今日、テレビ東京『カンブリア宮殿』を見て、
「世の中にこんな会社があるんやなぁ〜」
と感心するとともに、思わず大笑いしてしまった。


広島を中心に全国120店舗以上を展開している21(トゥーワン)という会社がある。


これが実に面白い会社だ。


社員に対するノルマもなければ、管理職もいない。内部留保はしないという方針で、社員のボーナスが500万円を超えることもある。80億円以上も売上があるのに、内部留保しないわけなので毎期利益がほとんど無し。P/Lが怪しすぎるということで、税務調査を飛び越えていきなりマルサがやってきた・・・と、こんな会社。


ノルマも会議もなく、上司もいないわけだが、利益が出れば他社の平均年収相当のボーナスが支給されるわけなので、社員は自発的に働きますわな。


ただ、誰もが気になるのは、内部留保なくして、どうやって運転資金を回しているのか、という点。村上龍さんも、この点は本番前から気になってきたようです。


これがまたすごい発想で、「社員出資制度」なるものを導入している。「出資」というが、社員からの借入だと思われる。これが驚くことに、残高が10億円近くもある。だから、金融機関からの借入はなくても、運転資金が回るのだ(利益が出てないので、金融機関から借入れしたくても出来ないという事情もある)。
社員が、なぜ自分の貯金を会社へ貸し付けるのかというと、会社は当借入に対して最高10%の利息を支払っているからだ。社員からしてみれば、これほど「おいしい」資産運用はない(倒産リスクを度外視すると…)。使いきれないほどのボーナスをもらったら、会社に預けて運用すればいいのである。これは会社にとっても効果はデカい。社員が働ければ働くほど、自分の運用利回りが大きくなる。社員のやる気や忠誠心を高めるには最高の制度だ。

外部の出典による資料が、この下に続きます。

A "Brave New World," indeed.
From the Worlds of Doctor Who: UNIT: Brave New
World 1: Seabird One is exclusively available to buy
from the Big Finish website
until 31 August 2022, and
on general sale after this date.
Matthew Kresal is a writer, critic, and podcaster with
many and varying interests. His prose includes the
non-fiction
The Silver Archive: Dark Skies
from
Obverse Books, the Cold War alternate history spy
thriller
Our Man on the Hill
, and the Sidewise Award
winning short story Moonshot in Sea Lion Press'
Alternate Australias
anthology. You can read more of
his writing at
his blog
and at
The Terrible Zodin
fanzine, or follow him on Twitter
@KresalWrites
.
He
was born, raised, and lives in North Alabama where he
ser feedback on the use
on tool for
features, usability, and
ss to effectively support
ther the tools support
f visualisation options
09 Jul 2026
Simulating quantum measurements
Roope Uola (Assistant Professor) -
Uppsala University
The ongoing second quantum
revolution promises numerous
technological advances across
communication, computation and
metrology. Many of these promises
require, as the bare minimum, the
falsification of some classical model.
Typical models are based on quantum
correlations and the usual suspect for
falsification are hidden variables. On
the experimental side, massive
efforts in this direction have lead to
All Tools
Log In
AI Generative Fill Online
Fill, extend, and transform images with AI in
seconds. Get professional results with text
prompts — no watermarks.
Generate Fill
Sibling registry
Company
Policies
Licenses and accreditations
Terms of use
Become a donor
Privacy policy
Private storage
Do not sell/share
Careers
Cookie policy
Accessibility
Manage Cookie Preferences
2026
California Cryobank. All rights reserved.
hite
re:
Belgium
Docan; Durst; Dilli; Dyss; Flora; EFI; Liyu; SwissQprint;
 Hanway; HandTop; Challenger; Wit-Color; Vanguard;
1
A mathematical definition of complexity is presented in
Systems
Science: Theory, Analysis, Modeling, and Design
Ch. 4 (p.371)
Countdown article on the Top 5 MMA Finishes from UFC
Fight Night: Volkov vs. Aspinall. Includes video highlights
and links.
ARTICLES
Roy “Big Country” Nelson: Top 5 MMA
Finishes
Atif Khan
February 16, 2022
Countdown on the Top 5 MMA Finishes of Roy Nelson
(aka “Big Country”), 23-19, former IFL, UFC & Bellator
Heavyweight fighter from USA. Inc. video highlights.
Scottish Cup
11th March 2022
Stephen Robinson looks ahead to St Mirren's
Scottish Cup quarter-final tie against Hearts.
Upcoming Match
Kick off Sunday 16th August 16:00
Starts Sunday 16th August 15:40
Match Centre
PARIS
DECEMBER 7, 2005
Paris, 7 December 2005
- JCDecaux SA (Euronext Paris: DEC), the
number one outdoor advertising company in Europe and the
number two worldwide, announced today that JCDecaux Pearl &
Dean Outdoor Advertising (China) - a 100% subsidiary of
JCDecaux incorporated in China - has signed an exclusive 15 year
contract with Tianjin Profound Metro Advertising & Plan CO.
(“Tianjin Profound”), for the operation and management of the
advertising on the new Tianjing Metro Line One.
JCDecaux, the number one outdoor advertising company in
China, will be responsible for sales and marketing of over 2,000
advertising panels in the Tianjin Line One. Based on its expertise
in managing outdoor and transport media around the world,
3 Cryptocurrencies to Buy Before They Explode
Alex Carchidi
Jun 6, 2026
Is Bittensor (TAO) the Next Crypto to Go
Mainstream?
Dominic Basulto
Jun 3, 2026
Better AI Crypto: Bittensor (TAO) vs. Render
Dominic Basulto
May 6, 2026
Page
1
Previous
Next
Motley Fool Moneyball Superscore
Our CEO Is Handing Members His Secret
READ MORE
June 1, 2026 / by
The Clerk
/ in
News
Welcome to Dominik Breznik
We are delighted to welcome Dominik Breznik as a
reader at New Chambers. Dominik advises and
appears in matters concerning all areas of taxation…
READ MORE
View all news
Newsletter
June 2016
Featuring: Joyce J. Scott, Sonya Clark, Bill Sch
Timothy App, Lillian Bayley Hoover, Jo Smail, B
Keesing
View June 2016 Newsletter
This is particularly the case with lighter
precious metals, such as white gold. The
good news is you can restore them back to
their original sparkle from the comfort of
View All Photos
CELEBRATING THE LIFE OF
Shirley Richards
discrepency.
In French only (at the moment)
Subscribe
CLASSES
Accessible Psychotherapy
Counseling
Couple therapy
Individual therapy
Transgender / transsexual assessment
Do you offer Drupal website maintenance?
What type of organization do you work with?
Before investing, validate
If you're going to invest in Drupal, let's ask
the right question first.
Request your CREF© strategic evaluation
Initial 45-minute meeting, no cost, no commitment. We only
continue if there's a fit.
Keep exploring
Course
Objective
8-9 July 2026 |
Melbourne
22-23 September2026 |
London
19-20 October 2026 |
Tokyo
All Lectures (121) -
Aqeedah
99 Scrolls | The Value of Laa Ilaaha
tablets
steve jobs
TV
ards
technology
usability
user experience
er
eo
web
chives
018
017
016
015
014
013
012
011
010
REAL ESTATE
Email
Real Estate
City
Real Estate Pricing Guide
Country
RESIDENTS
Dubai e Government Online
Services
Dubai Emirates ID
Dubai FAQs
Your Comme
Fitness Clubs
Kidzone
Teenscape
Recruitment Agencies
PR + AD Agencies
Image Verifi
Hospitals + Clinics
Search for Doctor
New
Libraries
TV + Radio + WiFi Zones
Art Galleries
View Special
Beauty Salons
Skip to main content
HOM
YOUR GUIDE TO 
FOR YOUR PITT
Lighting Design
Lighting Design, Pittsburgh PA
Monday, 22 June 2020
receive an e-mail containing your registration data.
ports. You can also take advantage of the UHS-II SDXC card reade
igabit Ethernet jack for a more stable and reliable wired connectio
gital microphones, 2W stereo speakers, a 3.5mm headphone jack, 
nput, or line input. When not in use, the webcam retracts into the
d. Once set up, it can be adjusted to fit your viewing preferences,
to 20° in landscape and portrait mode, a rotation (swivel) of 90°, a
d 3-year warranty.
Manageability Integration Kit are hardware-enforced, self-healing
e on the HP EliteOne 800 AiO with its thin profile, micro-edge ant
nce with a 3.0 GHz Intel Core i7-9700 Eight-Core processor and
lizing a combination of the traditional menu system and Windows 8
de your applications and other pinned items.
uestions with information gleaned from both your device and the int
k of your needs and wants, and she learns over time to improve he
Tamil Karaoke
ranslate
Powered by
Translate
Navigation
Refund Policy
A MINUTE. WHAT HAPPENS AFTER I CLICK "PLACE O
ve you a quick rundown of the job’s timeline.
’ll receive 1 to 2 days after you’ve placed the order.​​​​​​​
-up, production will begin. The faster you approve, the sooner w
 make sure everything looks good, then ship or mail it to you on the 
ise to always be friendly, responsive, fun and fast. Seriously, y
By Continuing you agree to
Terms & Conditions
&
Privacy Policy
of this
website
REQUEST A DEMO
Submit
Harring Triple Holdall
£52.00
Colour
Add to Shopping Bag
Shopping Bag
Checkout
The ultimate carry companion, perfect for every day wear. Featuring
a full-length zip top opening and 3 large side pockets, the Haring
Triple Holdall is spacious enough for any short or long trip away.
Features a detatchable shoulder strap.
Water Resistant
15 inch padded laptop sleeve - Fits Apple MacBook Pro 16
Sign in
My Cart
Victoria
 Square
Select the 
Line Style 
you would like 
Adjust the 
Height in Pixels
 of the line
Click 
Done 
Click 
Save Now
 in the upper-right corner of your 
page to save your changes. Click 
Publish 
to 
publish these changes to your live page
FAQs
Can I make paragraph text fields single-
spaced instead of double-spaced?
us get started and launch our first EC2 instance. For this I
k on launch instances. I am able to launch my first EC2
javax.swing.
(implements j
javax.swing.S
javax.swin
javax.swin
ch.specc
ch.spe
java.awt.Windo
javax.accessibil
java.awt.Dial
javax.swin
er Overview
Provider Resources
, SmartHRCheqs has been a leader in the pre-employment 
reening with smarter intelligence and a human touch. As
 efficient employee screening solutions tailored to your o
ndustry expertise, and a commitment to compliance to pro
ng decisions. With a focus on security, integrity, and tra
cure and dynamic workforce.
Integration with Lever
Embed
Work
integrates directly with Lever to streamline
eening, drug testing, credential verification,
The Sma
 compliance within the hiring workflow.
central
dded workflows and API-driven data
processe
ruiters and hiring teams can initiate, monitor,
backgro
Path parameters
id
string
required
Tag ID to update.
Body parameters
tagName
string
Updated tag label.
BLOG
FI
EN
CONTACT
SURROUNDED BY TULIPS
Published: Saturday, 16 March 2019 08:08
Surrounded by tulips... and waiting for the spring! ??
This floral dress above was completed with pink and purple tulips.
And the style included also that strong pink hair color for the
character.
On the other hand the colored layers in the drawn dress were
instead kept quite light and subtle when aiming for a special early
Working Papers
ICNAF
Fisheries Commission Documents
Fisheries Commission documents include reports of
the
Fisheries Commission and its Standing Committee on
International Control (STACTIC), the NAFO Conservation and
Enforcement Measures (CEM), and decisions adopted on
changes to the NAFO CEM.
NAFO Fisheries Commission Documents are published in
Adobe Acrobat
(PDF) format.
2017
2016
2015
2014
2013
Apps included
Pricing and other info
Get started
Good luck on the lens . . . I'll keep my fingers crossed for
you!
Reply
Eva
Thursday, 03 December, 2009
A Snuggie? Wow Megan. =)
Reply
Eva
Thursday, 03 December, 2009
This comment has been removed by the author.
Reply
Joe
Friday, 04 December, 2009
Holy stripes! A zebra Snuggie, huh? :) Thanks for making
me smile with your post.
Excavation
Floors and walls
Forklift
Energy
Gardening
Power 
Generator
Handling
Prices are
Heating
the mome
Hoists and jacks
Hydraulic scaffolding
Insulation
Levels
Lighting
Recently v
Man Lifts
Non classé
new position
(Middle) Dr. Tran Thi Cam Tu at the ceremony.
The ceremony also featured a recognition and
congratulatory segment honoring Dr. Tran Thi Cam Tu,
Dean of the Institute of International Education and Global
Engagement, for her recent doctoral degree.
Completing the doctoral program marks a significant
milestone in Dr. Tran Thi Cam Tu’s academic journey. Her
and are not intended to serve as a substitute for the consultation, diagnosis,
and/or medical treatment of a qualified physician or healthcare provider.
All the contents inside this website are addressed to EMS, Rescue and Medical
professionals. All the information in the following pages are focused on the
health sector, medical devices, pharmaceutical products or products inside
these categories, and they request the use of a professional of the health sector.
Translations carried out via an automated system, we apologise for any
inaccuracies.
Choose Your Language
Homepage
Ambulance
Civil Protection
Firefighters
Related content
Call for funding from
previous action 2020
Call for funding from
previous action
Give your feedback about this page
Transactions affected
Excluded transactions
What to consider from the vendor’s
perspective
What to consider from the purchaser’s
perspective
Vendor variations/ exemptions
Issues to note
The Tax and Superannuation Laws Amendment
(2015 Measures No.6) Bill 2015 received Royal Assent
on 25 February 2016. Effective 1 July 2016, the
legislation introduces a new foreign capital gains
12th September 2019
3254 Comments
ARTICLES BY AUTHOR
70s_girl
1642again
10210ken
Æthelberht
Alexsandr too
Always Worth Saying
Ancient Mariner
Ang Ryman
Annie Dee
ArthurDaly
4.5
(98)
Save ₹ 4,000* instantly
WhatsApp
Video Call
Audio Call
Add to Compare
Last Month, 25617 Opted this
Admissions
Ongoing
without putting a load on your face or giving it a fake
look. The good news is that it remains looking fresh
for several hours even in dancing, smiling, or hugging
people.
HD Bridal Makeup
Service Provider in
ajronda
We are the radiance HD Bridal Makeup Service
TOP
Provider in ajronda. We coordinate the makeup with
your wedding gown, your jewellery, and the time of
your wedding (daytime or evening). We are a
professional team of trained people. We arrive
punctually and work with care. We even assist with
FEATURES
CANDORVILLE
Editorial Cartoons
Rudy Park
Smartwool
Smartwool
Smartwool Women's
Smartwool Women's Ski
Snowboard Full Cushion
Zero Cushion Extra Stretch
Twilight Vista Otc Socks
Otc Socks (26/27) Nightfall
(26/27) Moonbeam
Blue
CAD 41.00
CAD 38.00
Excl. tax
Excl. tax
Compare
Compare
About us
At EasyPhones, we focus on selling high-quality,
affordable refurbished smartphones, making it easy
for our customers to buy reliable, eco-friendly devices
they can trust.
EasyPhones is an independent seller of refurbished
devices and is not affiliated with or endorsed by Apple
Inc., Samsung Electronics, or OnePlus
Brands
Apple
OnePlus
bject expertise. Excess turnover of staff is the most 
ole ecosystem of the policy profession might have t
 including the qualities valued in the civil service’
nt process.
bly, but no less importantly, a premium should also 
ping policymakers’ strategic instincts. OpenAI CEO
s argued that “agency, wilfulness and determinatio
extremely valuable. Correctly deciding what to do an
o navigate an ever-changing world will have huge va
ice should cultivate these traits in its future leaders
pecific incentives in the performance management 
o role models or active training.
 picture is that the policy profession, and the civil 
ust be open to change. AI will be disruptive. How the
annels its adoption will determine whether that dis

私はもう、企業の経営者になるつもりはないが、万が一、経営をすることがあれば、村上龍さんもタジタジになる程のこの会社が採用している様々な制度は参考にさせてもらおうと思う。
次回の『カンブリア宮殿』(29日)も、この21(トゥーワン)という会社の特集の続編が放映されます。面白いので是非見て下さい。